1100 Park Place, 4th Floor

San Mateo, California 94403

Re:        Registration Statement on Form S-1

Ladies and Gentlemen:

This opinion is furnished to you in connection with the Registration Statement on Form S-1 (the “Registration Statement”) filed by WageWorks, Inc. (the “Company”) with the Securities and Exchange Commission on October 4, 2012 pursuant to Rule 462(b) promulgated under the Securities Act of 1933, as amended (the “Securities Act”), in connection with the registration under the Securities Act of 1,150,000 shares of the Company’s common stock, $0.001 par value per share (the “Shares”), all of which (including up to 150,000 shares issuable upon exercise of an over-allotment option granted by certain selling stockholders (the “Selling Stockholders”)) will be sold by the Selling Stockholders. The Shares will be sold pursuant to an underwriting agreement entered into by and among the Company and the underwriters (the “Underwriting Agreement”), substantially in the form filed as an exhibit to the Registration Statement on Form S-1 (File No. 333-183889) (the “Prior Registration Statement”). The Prior Registration Statement is incorporated by reference into the Registration Statement pursuant to Rule 462(b) under the Securities Act.
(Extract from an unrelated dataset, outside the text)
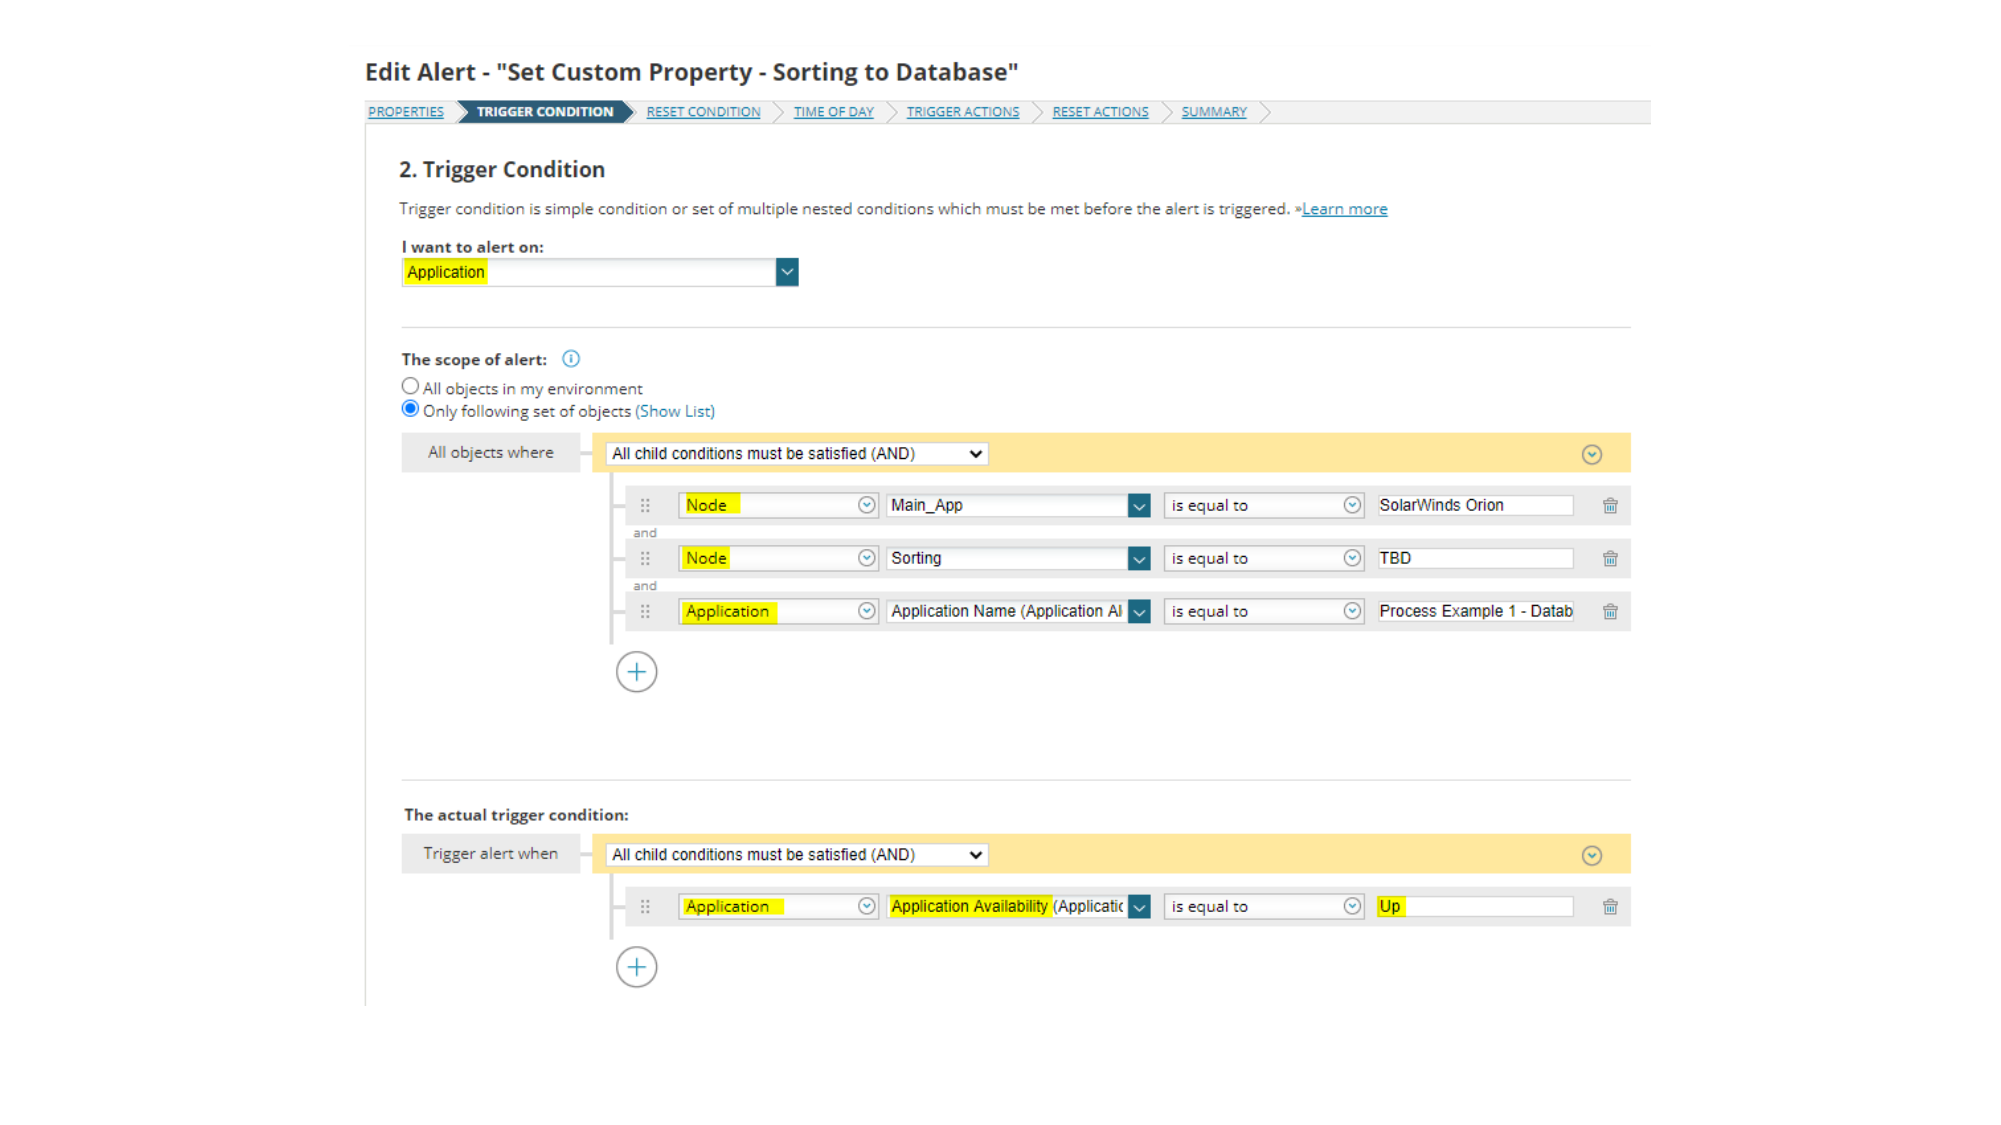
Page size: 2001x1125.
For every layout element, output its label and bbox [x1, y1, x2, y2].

picture [349, 45, 1651, 1006]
This opinion is in addition to our opinion that was filed as Exhibit 5.1 to the Company’s Amendment No. 1 to the Prior Registration Statement.

We are acting as counsel for the Company in connection with the sale by the Selling Stockholders of the Shares. In such capacity, we have examined originals or copies, certified or otherwise identified to our satisfaction, of such documents, corporate records, certificates of public officials and other instruments as we have deemed necessary for the purposes of rendering this opinion. In our examination, we have assumed the genuineness of all signatures, the authenticity of all documents submitted to us as originals, and the conformity with the originals of all documents submitted to us as copies.

We express no opinion herein as to the laws of any state or jurisdiction other than the General Corporation Law of the State of Delaware (including the statutory provisions and all applicable judicial decisions interpreting those laws) and the federal laws of the United States of America.

On the basis of the foregoing, we are of the opinion, that the Shares to be sold by the Selling Stockholders have been duly authorized and are validly issued, fully paid and are nonassessable; provided, however, with respect to those Shares to be sold by certain Selling Stockholders that will be issued upon the exercise of vested options prior to such sale, such Shares will be validly issued, fully paid and nonassessable upon exercise and payment in compliance with the terms of the options pursuant to which such Shares are to be issued prior to the completion of this offering.

We consent to the use of this opinion as an exhibit to the Registration Statement, and we consent to the reference of our name under the caption “Legal Matters” in the prospectus forming part of the Registration Statement.

 

Very truly yours,
WILSON SONSINI GOODRICH & ROSATI
Professional Corporation

/s/ Wilson Sonsini Goodrich & Rosati, P.C.